I continue to grow my skills in Mecabricks and, to a smaller extend, Blender. When I ran across What's missing? A New Hope on BrickSet, the Yavin IV model depicted intrigued me. Doing some research into the unreleased set, it ultimately led me to render my own version of it.
A twisted journey.
The intent of the BrickSet article was to talk about all the sets that could be, or should be, in the original Star Wars film. An interesting read that I highly recommend as it does a great job chronically the better of the Star Wars models around Episode IV. Although I have my own favorites and recommendations, it is still a fun read.
Towards the end of the article, it talked about the unreleased Yavin IV model from the LEGO Star Wars: The Visual Dictionary. I don’t have the book, but that one picture kicked me into research mode. I started searching around the Internet and, to my surprise, I found someone who’d actually built the model.
Even better, in the very first paragraph was a link to another MOC of the set, but this time using LDD. Wait, LDD? I could import that into Mecabricks. So off I went to see if the LDD file was actually shared. Guess what, it was! Joy and rapture. I downloaded it and got to work.
Shortcuts aren’t always short.
Of course, before starting anything I decided to check Mecabricks to make sure no one had already tried to do what I was about to. Nope, nothing there. With that based covered, I got to work importing the model.
That done, It didn’t take long to notice that a few pieces were missing and colors were a bit off. Although the import generally works well, I wasn’t surprised that I needed to tweak a few things. Some things are easy to fix like—like missing faces, incorrect hand colors, or mis-matched head gear. Others weren’t so easy.
For one, Mecabricks didn’t have Chewy, nor did it have the Ewok stand in from the original LDD file. I dug around for awhile and landed on using a superhero head with some alternate coloring. It works, but prevents me from doing closeups. Not that I really could. I needed better shirts and helmets to truly make it look good.
A bigger problem, though, was the lack of two critical pieces. One was a large plate that the flight briefing sat on. That was easily fixed using two smaller pieces. Although, I’m sure that if you tried to build the model with those plates it wouldn’t work. No matter, they are a good enough stand in.
The other problem, and ascetically more difficult one, was the lack of the crane supports. The piece acts as the hanger walls, without which the model just looks wrong. Time to jump in and craft a suitable replacement. Digging through Mecabricks, I found some good lower supports that fit well. Then, I filled in the rest with slopes and other construction.
Perhaps not as true to the original design, I actually like the construction. With that part done, it was time to export and render this puppy. Fortunately, that was an easier task. It took just a few minutes for me to position it. Unfortunately, it took quite a long time to actually render it. The wait was worth it.
Gem in the rough it is.
Yoda pun aside, the model is as the book states: an unreleased sketch model.
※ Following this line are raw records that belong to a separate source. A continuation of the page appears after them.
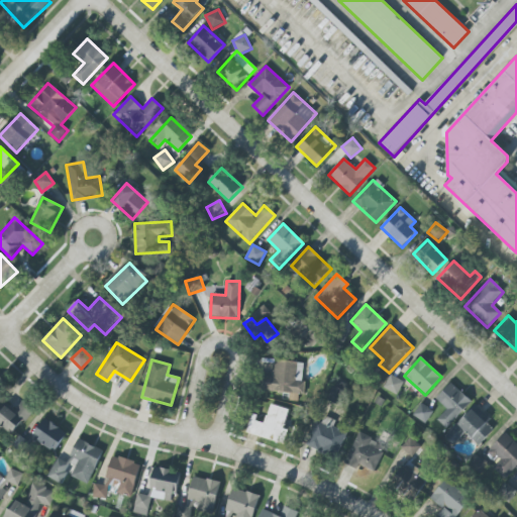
[(304,363),(275,362),(274,377),(263,377),(263,392),(290,393),(290,401),(298,401),(298,394),(303,395),(304,363)]
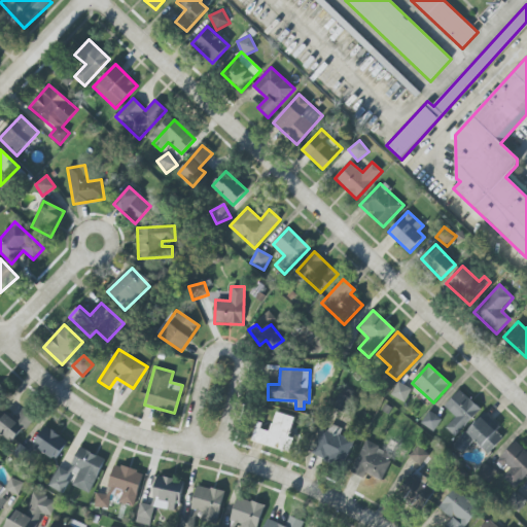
[(390,396),(406,402),(411,388),(395,382),(390,396)]
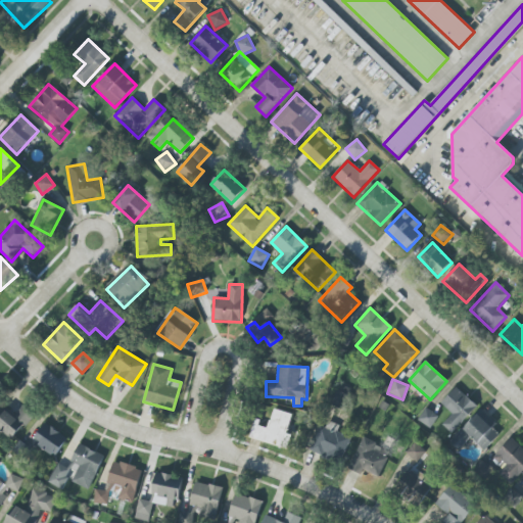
[(329,386),(329,407),(347,408),(347,392),(343,392),(343,386),(329,386)]
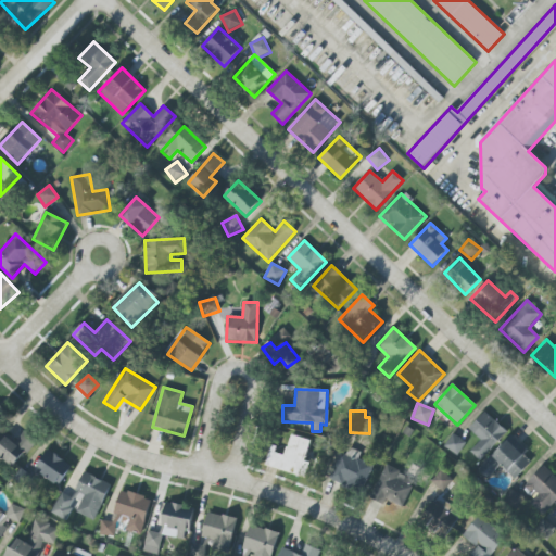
[(469,453),(482,463),(506,430),(482,412),(469,430),(480,439),(469,453)]
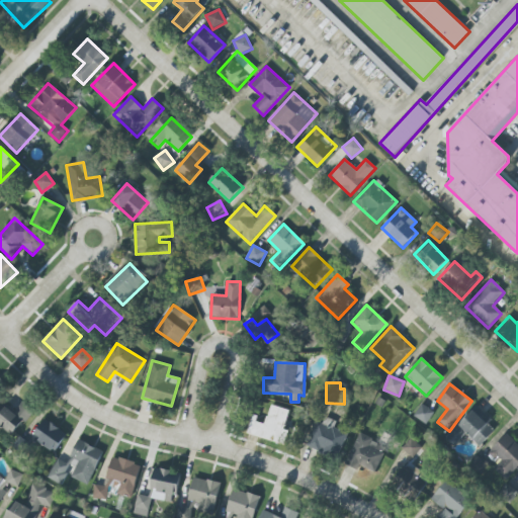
[(0,427),(13,437),(32,409),(22,402),(14,413),(4,406),(3,407),(0,404),(0,427)]
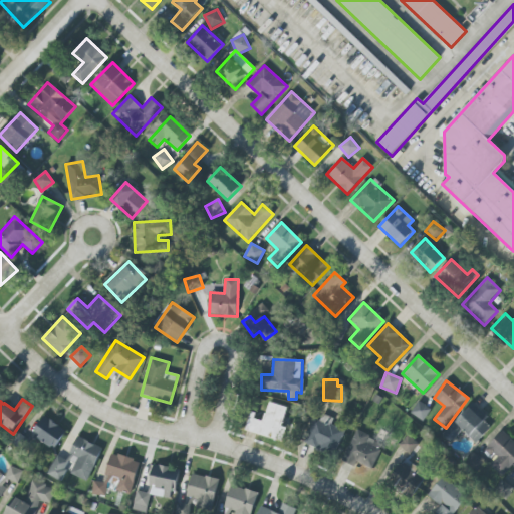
[(410,413),(423,422),(431,410),(418,401),(410,413)]
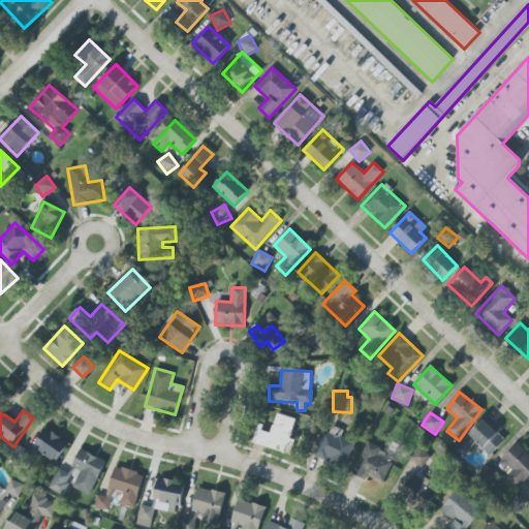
[(294,418),(276,414),(272,433),(258,431),(255,445),(292,453),(294,440),(290,439),(294,418)]
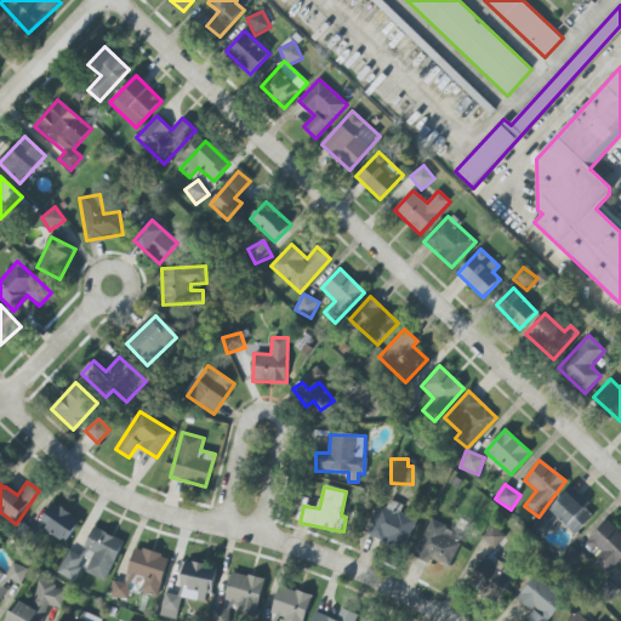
[(588,503),(570,486),(533,528),(543,536),(558,520),(575,535),(593,517),(585,508),(588,503)]
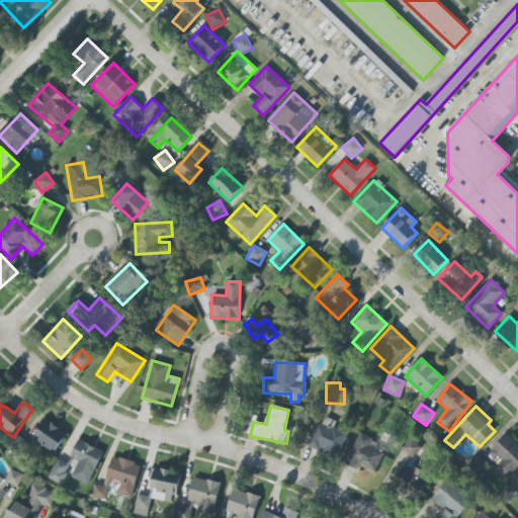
[(309,447),(337,459),(347,434),(334,428),(336,422),(322,416),(309,447)]
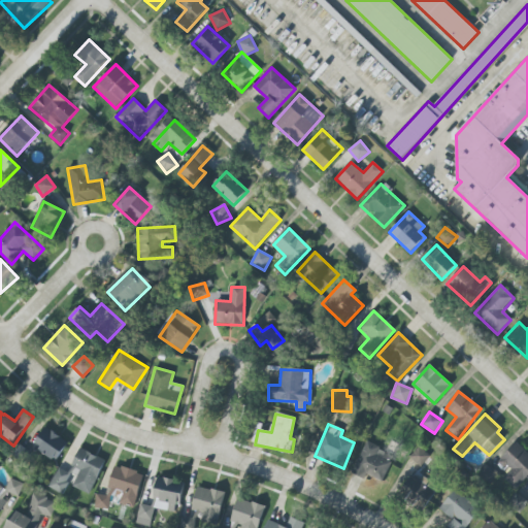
[(68,443),(46,427),(32,446),(55,462),(68,443)]
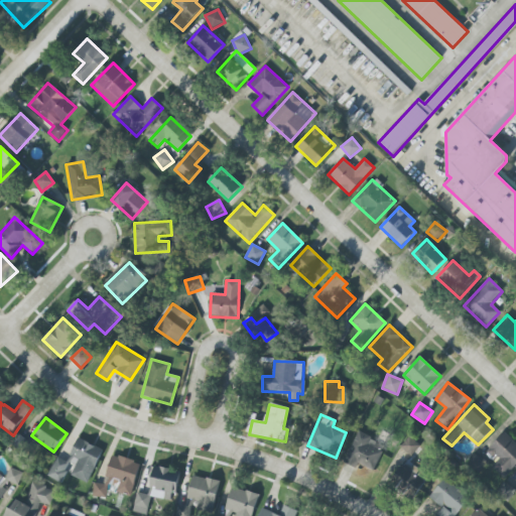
[(376,439),(356,431),(344,462),(363,470),(376,439)]
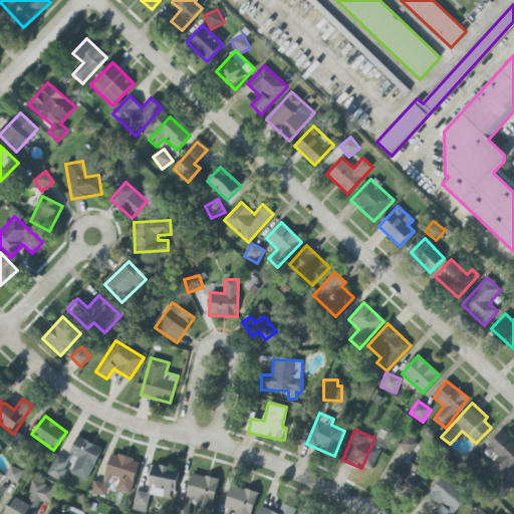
[(491,466),(502,476),(513,463),(513,441),(502,431),(485,449),(497,459),(491,466)]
In some ways, the model is great as is. Combining exterior and interior settings, the rebel base has a lot of potential There are at least four different areas that make this set very playable.
The exterior is probably the weakest. The scale is off with the turrets. You could place a figure in them, but why? It would look odd. It doesn’t help that there are no trees and the eagles nest that the rebel’s watch the launch from is missing.
In contrast, the hanger is the best, more for what is in it then the area itself. That X-wing needs some adjustments, but is otherwise a good looking set. I also like the skid and other figures scattered around. Adding some cargo and other details would make the back a stand out feature. It wouldn’t surprise me if LEGO came out with just the hanger as a set.
In the middle area, you get the mission briefing on one side. A number of rebel pilots sit around the computer listening to how they have to shoot at a tiny hole on a moon sized machine. On the other side is the tactical room where the rebels waited for the Death Star to come within range. Together, they make up a good portion of the movie.
Lastly, on top, is the medal ceremony. The battle over, you can relive the closing scene with all your favorite characters. Okay, perhaps not what most people will want to relive, it is a nice touch and fits with the overall theme of the model. That said, I don’t see the droids in the picture. Hopefully they are there as well.
What’s next for the set?
As noted in the original article, the upcoming Rouge One movie will prominently feature Yavin IV. The backdrop for a lot of the action, I hope LEGO will take the opportunity to bring a set or two of the rebel base to life. Until then, I might just have to go build my own MOC.